Fairyhill
(8/10) There are some restaurants which can get away with the cardinal waiter sin, and others which can't. So, as the full pint glass tumbled towards my new linen trousers in horrifying slow motion, it seemed a good moment to consider whether the meal which had preceded this hugely undesirable moment merited forgiveness.
The weather certainly helped, although no restaurant can take credit for that. But Fairyhill does offer the perfect location to enjoy a sunny afternoon, set in luscious countryside on the Gower peninsula, and if you can bag a space on the terrace for aperetifs you'll certainly be set fair to cope with most of what waiters might want to throw at you in the course of a meal. Inside too, the set-up is impressive, with seemingly endless lounges and bars to deliberate over the menu.
But therein lies a hint of darker forces. Fairyhill caters for the upmarket guest, and the owners are keen to keep it that way. Don't misunderstand - service is polite and prompt - but there's a sense that you should worship the shrine fully, and perhaps feel lucky to be there, even though you're paying a healthy sum for the honour.
All of which is fine if the food lives up to the swagger. And in part it does. These are chefs with an enviable eye for presentation, and a willingness to experiment. Scrambled eggs might sound a let-down as a first course, but these were perfectly cooked duck eggs mixed with local cockles, Penclawdd grit and all. Gently seasoned too, and just the right size. The ox-cheek 'pie' was mostly a winner too, although balancing a pastry crust on a rich slow-baked ox stew a-pie-does-not-make in the regular universe we argue.
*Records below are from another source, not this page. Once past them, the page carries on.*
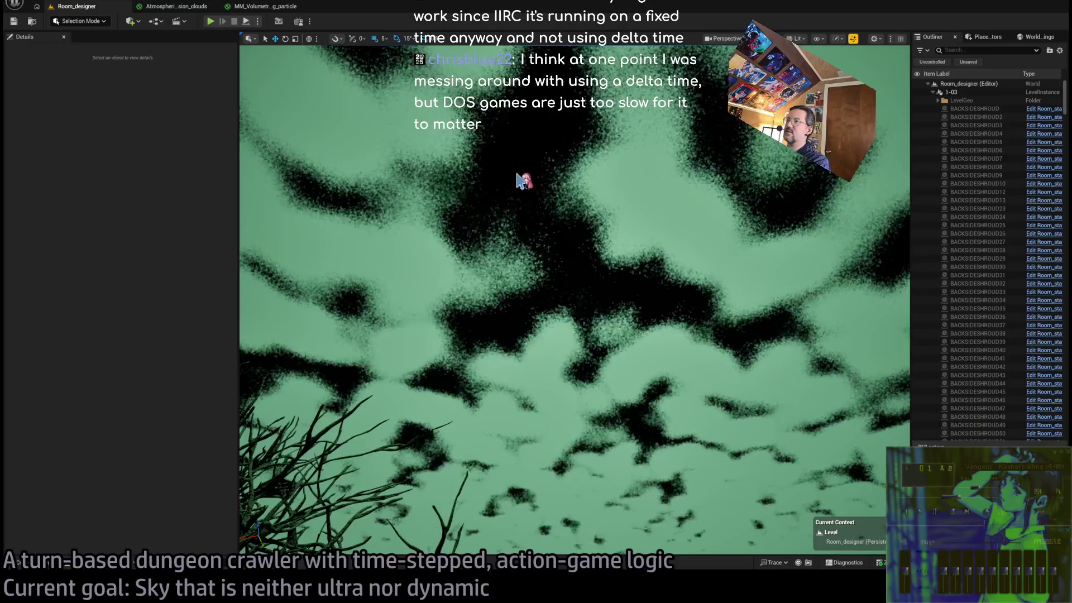
Tilt the viewport down to the green clouds at the horizon and open the Output Log console.
drag(521, 184, 522, 240)
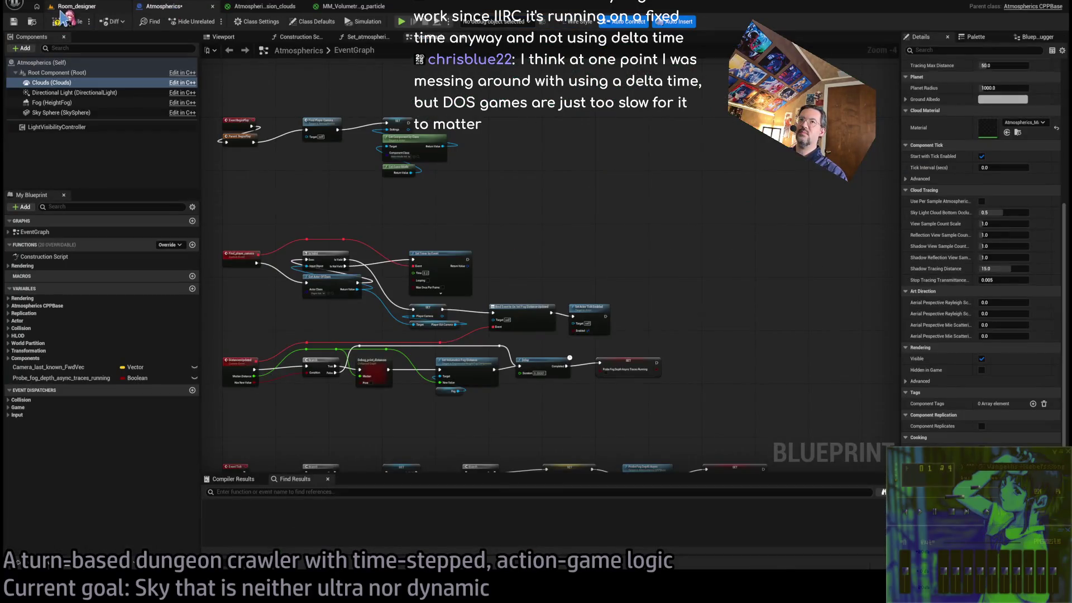
click(77, 6)
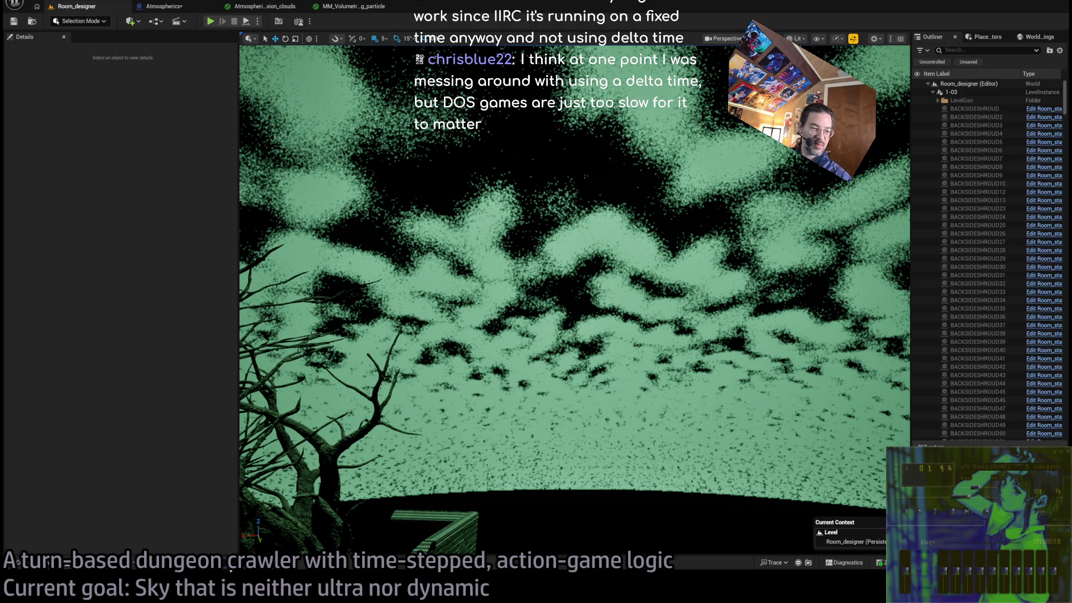
key(grave)
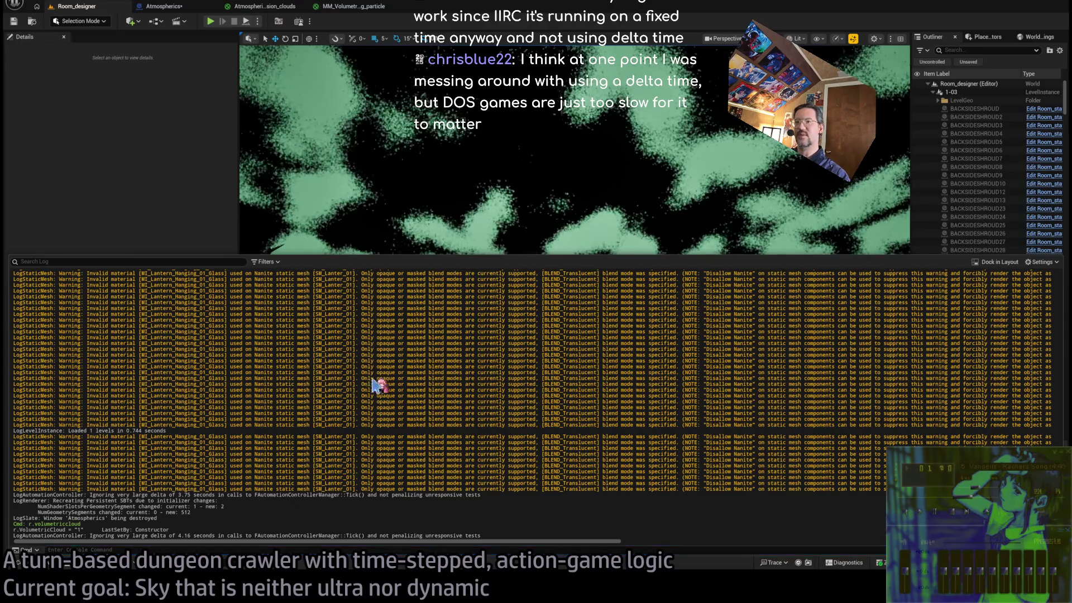
Clear the Output Log and query r.VolumetricCloud (1) and r.VolumetricCloud.DisableCompute (0) with its help.
key(ctrl+l)
text(r.volumetriccloud)
key(Return)
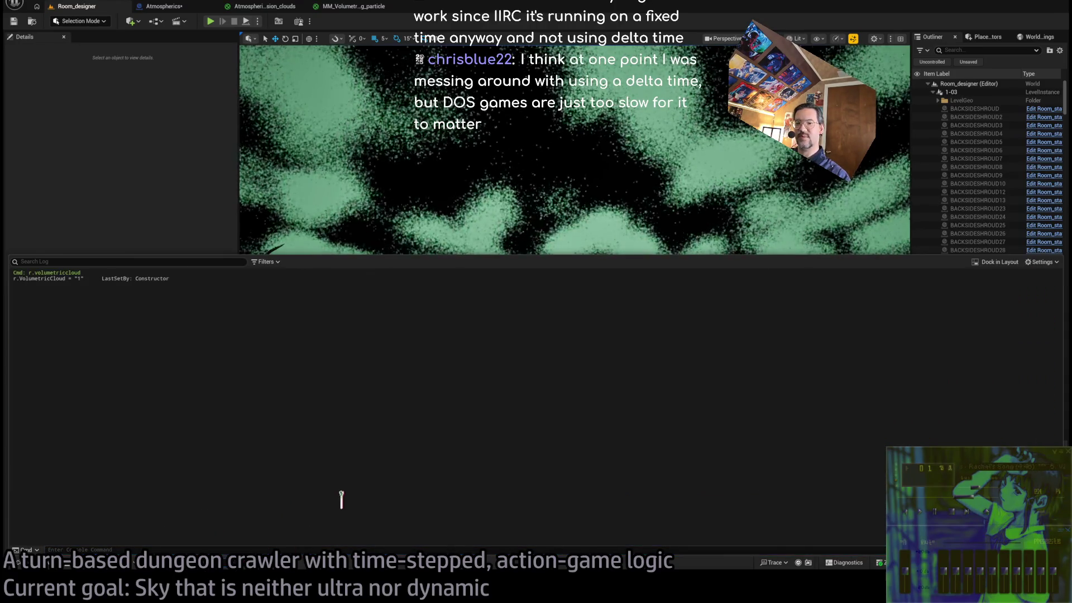
key(grave)
key(grave)
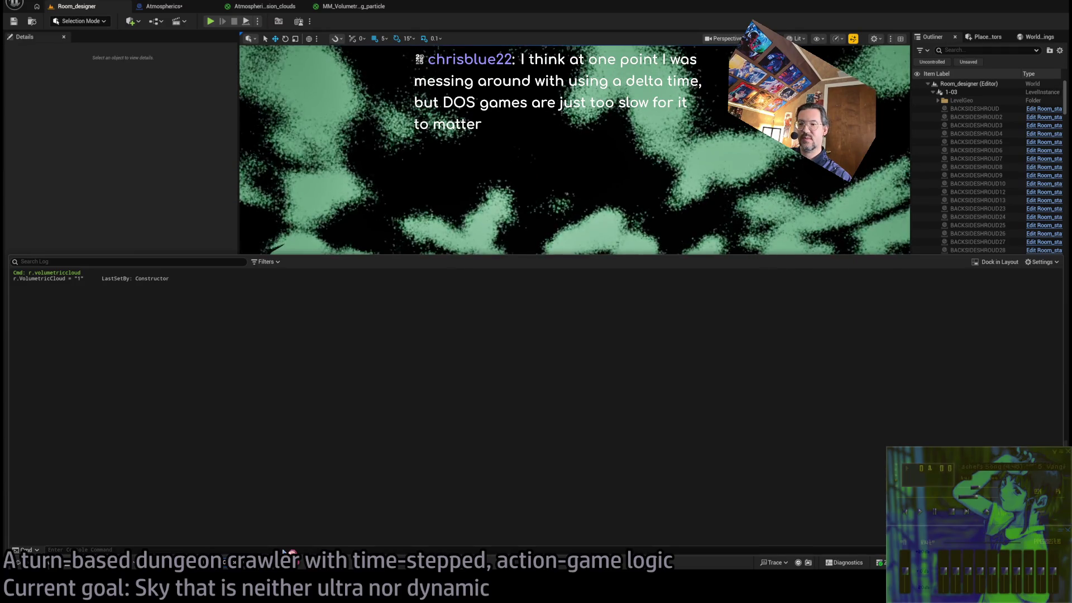
text(r.VolumetricCloud.DisableCompute ?)
key(Return)
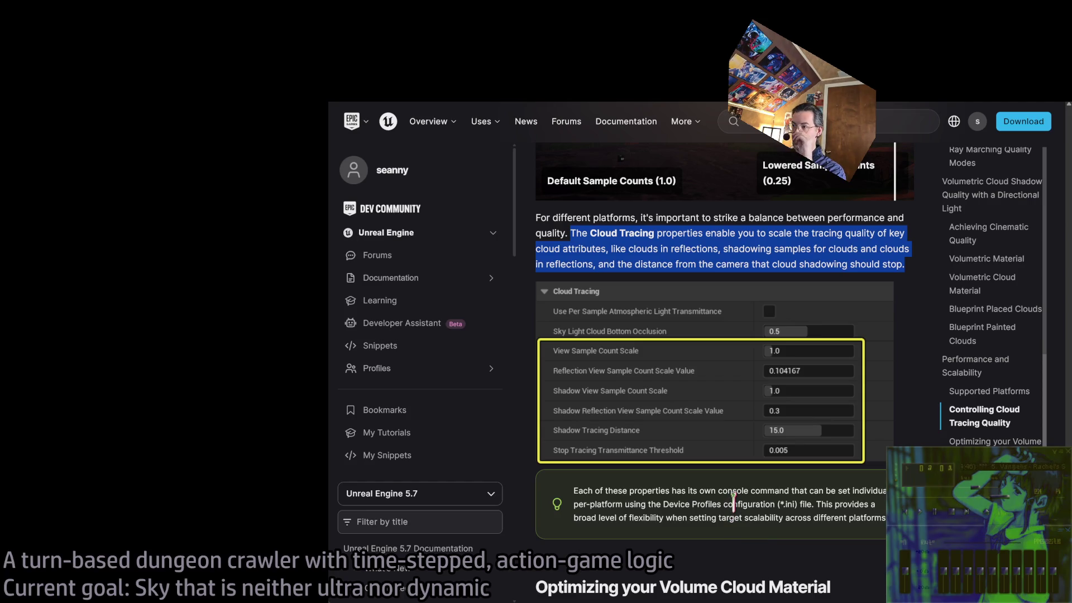
Scroll the Volumetric Cloud docs past optimization and budgeting to Controlling Cloud Tracing Quality.
scroll(712, 483, down, 9)
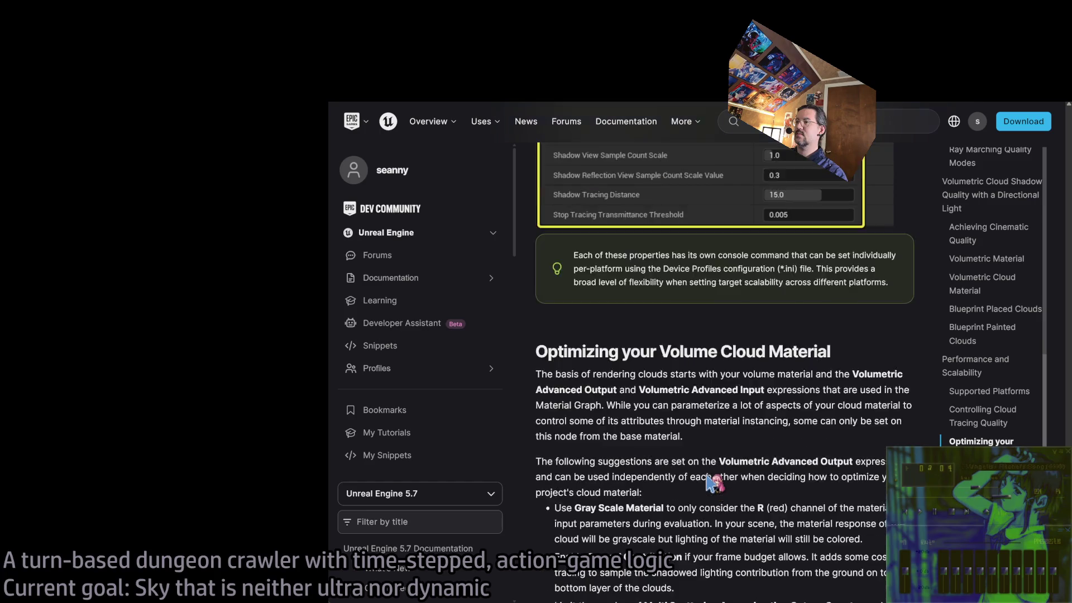
scroll(712, 483, down, 4)
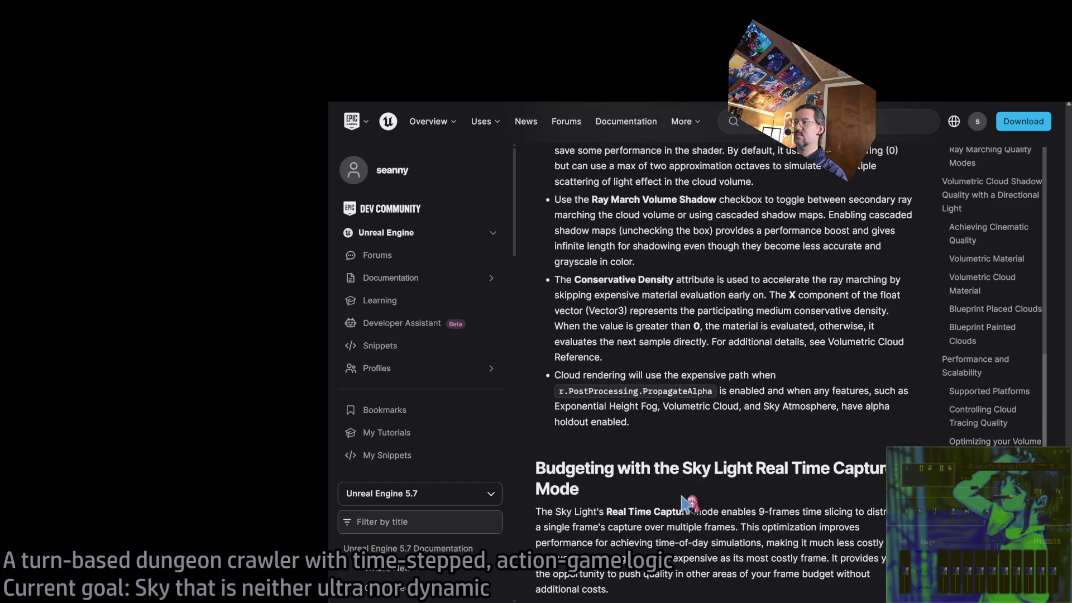
scroll(688, 429, down, 5)
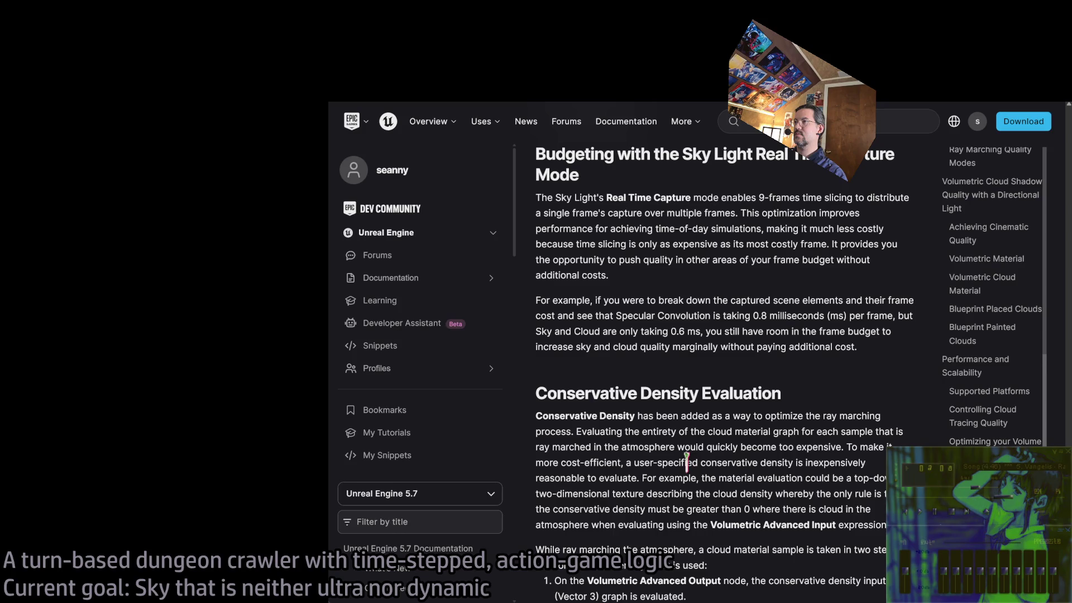
scroll(660, 465, down, 4)
scroll(660, 464, down, 5)
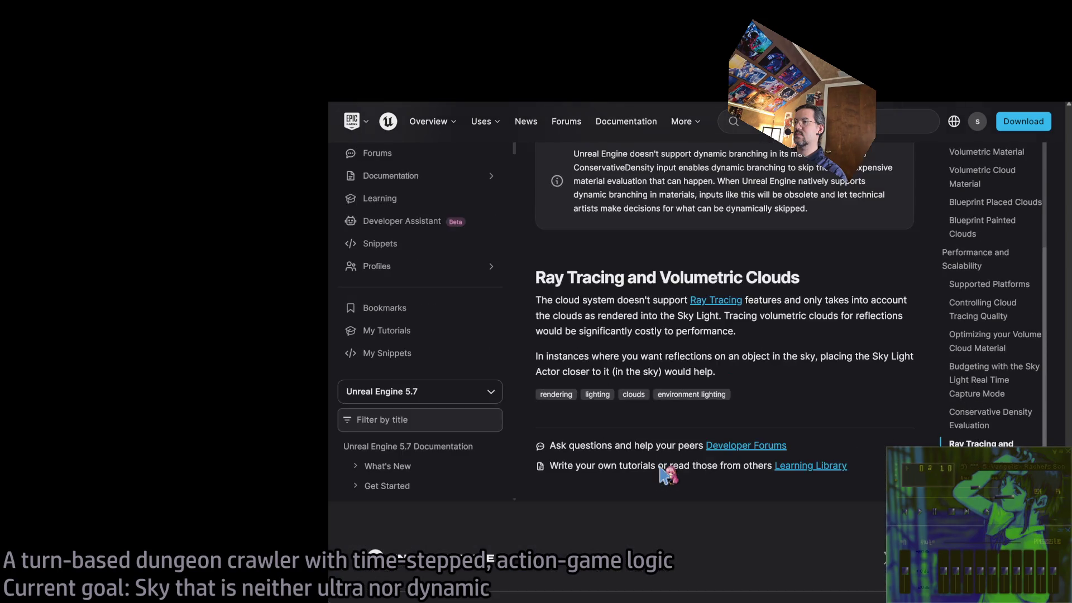
scroll(660, 464, up, 20)
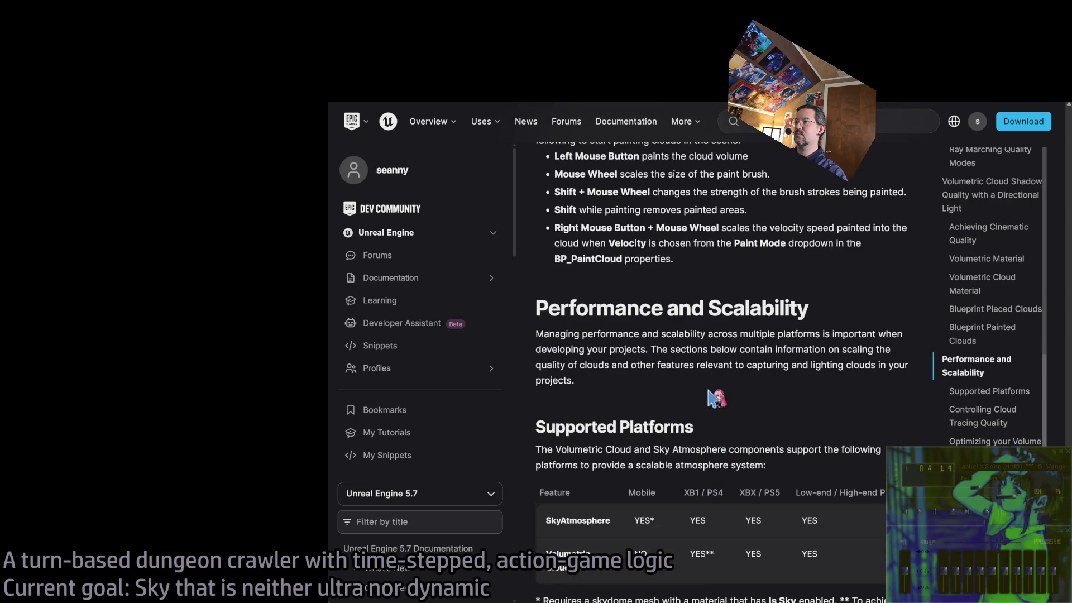
scroll(757, 409, down, 3)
But there are some misses too. Fairyhill makes great play of its locally sourced produce, and puts much of it to great use. Pride, though, seems to get in the way occasionally. On the restaurant's doorstep, almost literally, is one of the finest makers of chocolate brownies, and yet Fairyhill evidently make their own for the restaurant. Fine if you're going to do a cracking job, but there was nothing thrilling about these little chaps, a triumph of texture over flavour. Certainly no chocolatey exhileration you'll get from the local rivals. And watch out if you're planning to spice it up with a glass of brandy - 9 quid is the cheapest you'll find on the somewhat eye-wateringly expensive drinks menu.
So, what of those beer-stained trousers? If only I could have afforded the brandy it wouldn't have been so bad, but I won't be sending in this particular dry-cleaning bill. Even with stinking clothes, and a lighter wallet, I left Fairyhill with a smile on my face, and that can't be a bad sign.